[kwlug-disc] Zig's guy interview

Chris Frey cdfrey at foursquare.net
Wed Jun 3 19:29:38 EDT 2026


On Wed, Jun 03, 2026 at 03:58:37PM +0000, Mikalai Birukou via kwlug-disc wrote:
> > I'd rather share memory across as many shared libraries as possible,
> > than have multiple slightly different libc's and libz's and libssl's
> > statically linked in unsharable apps.
> 
> And by memory, you mean disk storage. File system cache memory.
> 
> Cause, if it is a memory of running instances/processes, than "shared"
> becomes a concern.

No, I mean RAM.

Suppose 3 programs use the same libfoo.so.  That library is loaded into
RAM once, and all 3 different programs use the same copy.

If those 3 programs are statically linked, then libfoo is loaded into
RAM 3 times, wasting the extra 2 copies.

You are correct that static linkage wastes disk space too, because a
copy of libfoo will be included in 3 separate program files, but
I'm less concerned about that.

In some specific low-level cases, static linking can save space (because
linking against libfoo.a only grabs the .o files that the program really
needs), but dynamic linking provides memory sharing across all of
the library's functionality, instead of saving space through
selective copying only.

In most cases, static == waste.  Sometimes it's worth it, but in my
opinion, most cases it's not.  As a system admin and a programmer,
I want the choice to do both, and dev frameworks that can't do
dynamic are not fully grown yet.


> > It may not be the 80's, but memory size still matters to some.
> > In most cases, I view static linking == waste.
> 
> Was an actual injection step in that xz story using a dynamic linking
> process? Mangled, whatever. But this is an attack point.

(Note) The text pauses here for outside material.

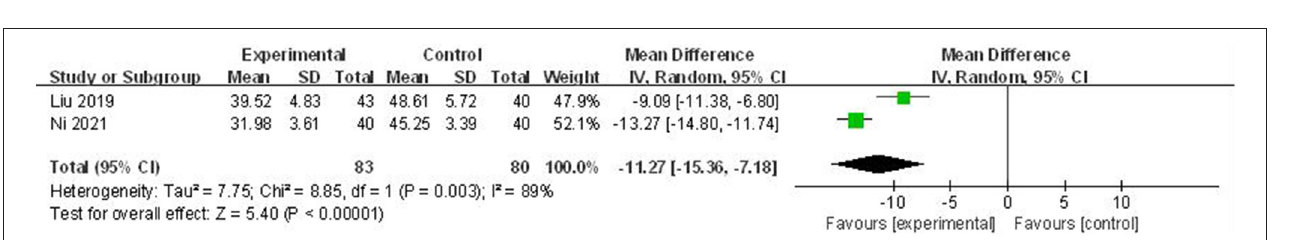
FIGURE 5 | Forest plots of acupuncture plus standard treatment vs. standard treatment: pain relief rate.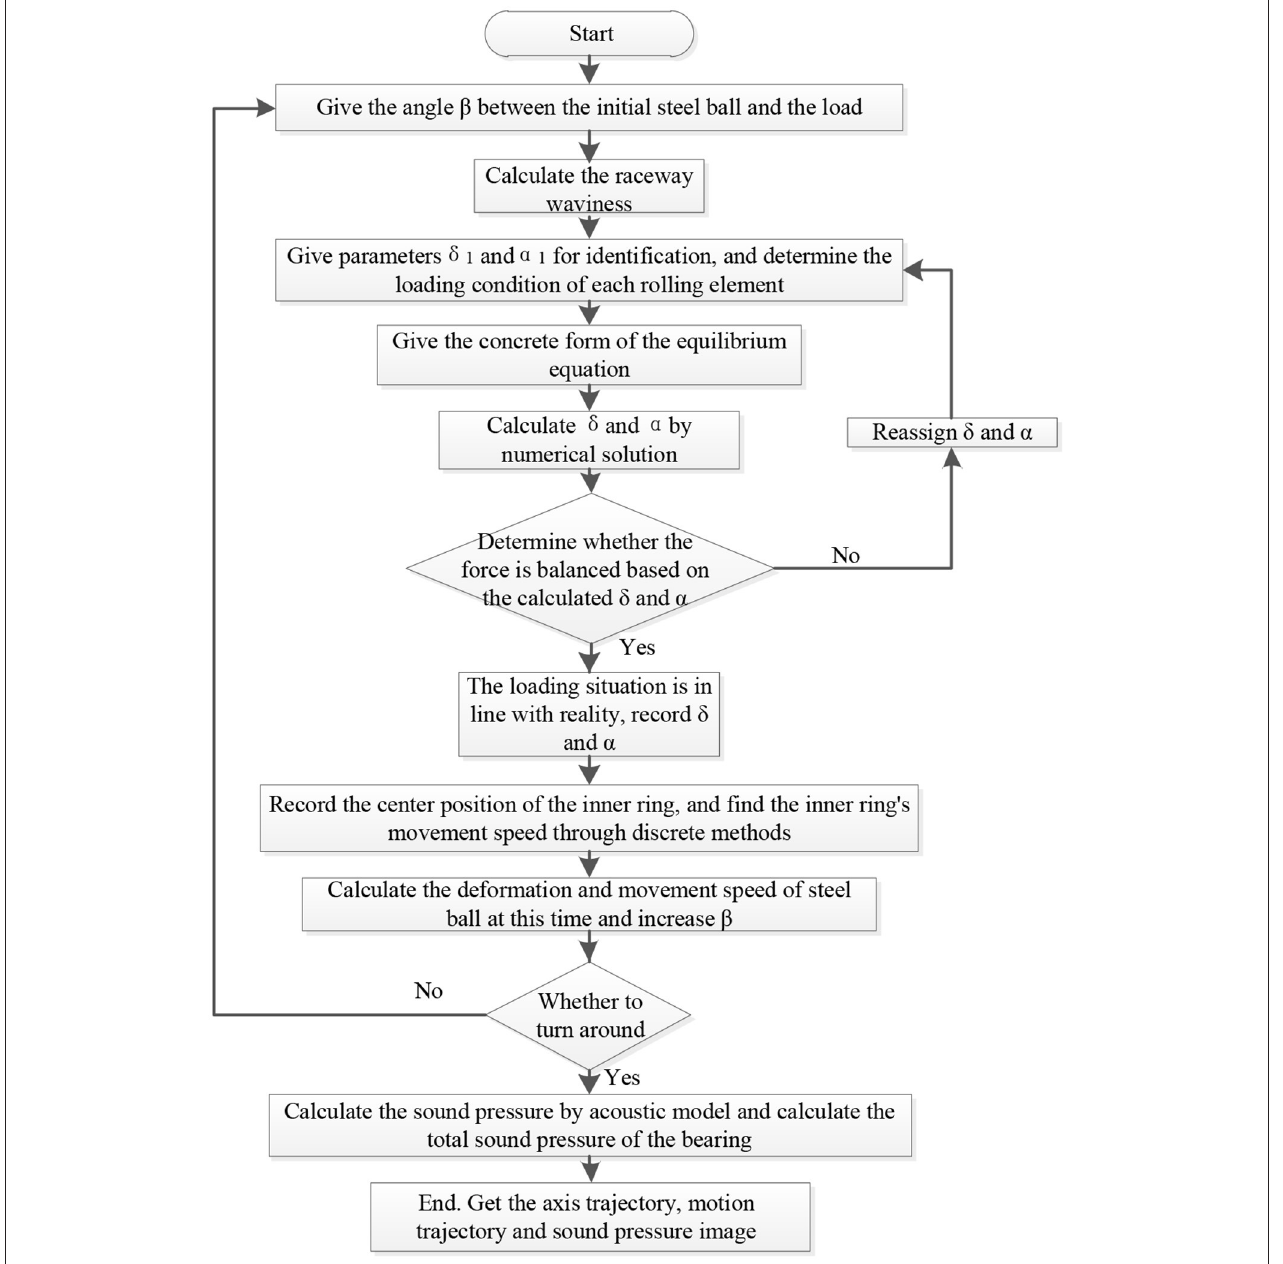
FIGURE 8 | Calculation flow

I think that's entirely the wrong lesson to learn from the xz story.
The problem was that a BlackHat was given maintainer access to a critical
piece of infrastructure.

If you build code from a repository that a BlackHat was able to commit
his code to, it doesn't matter if you build it dynamically or statically,
you'll still be running his code.

You might be able to shield other pieces of your system by building
them statically (like openssh, or even the kernel to prevent the recent
local priv attacks through dynamic modules) but the real hole is bad
code coming into your system through trusted channels like upstream
repos, distros (Debian/Ubuntu/Redhat) and even Docker Hub, etc.
I doubt static will help much there.